If you know you need / want to transform your newsagency and your business data is not in good shape, there are steps you can take on the shop floor to drive change in the business.
In my experience, businesses often in this situation often have a traditional shop floor layout.
The advice I provide below is all about disrupting what you have as I have found this can help retailers see what they could see. It’s radical and rough, designed to seriously change things up in the business.
It is important to know that whatever you do is forever. Make these moves, watch, learn and adjust. Shops needs to be continuously evolving.
First: the old newspaper and magazine unit
If you have a traditional magazine fixture running down the business of the business with newspapers on the front facing shoppers and they enter the business: take all the stock off and rip it out. Don’t overthink it, rip it out.
This is prime retail space you should be using for products with 50% gross profit and more. Giving this space to products from which you make 25% GP and less is a bad business move.
Rip the whole unit out.
Now, using low cost basic everyday shelving, put your magazines on the back wall of the shop. What ever was in that spot needs to go somewhere else.
Basic strip shelving with brackets that hold the shelves will suffice.
Put your newspapers below, on a bottom flat shelf.
If you’ve ben putting out newspaper or magazine posters, stop. They do not increase sales.
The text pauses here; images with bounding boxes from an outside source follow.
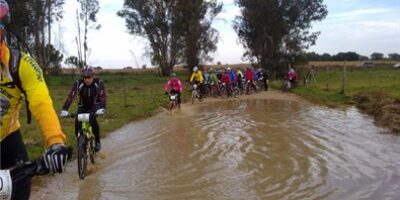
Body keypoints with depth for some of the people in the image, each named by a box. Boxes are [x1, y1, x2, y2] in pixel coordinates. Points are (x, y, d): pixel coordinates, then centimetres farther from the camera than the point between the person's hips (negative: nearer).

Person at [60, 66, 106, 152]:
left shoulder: (99, 83, -23)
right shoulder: (78, 83, -21)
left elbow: (103, 96, -33)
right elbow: (71, 96, -30)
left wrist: (102, 108, -51)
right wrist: (64, 110, -44)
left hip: (95, 105, -2)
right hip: (83, 106, 2)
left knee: (93, 120, -31)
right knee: (77, 124, -16)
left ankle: (97, 142, -11)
Second: fill the freed up space.
Grab a couple of old tables, or some old wooden boxes. Create display places on the shop floor and on each tell a product category story. Bring products to this part of the shop that people might otherwise not have seen.
If you don’t have tables, look at a local op. shop, in your garage or somewhere like Amart. Spend as little as possible.
Resist using spinners here in this recovered space.
Choose products you are proud to offer.
Be sure to include products you are certain would not work for your customers – it’s important you do this to figure out what you don’t know about your customers.
Be prepared to change the displays within a week if they are not working for you.
Three: watch what happens.
The moves may be a bust. It’s okay if they are, make more changes and keep doing so until you see a good result.
You may see some early success. If you do, lean into that, do more.
If your business is that traditional that it has an old magazine and newspaper unit running down the middle of the shop, I suspect you will experience good news for that’s what I have seen in every business I have seen try it.
Have fun.
One newsagent I know who made these moves hosted a Saturday afternoon sausage sizzle so people would watch as they used a chain saw to exorcise the old magazine unit from the shop.
The key point of this first move is to disrupt your view of the business. Sure, the shop floor will be disrupted. You need to be disrupted more and that’s why you need to do something radical that you are likely to want to resist. The suggested changes could do more for you personally than the business itself.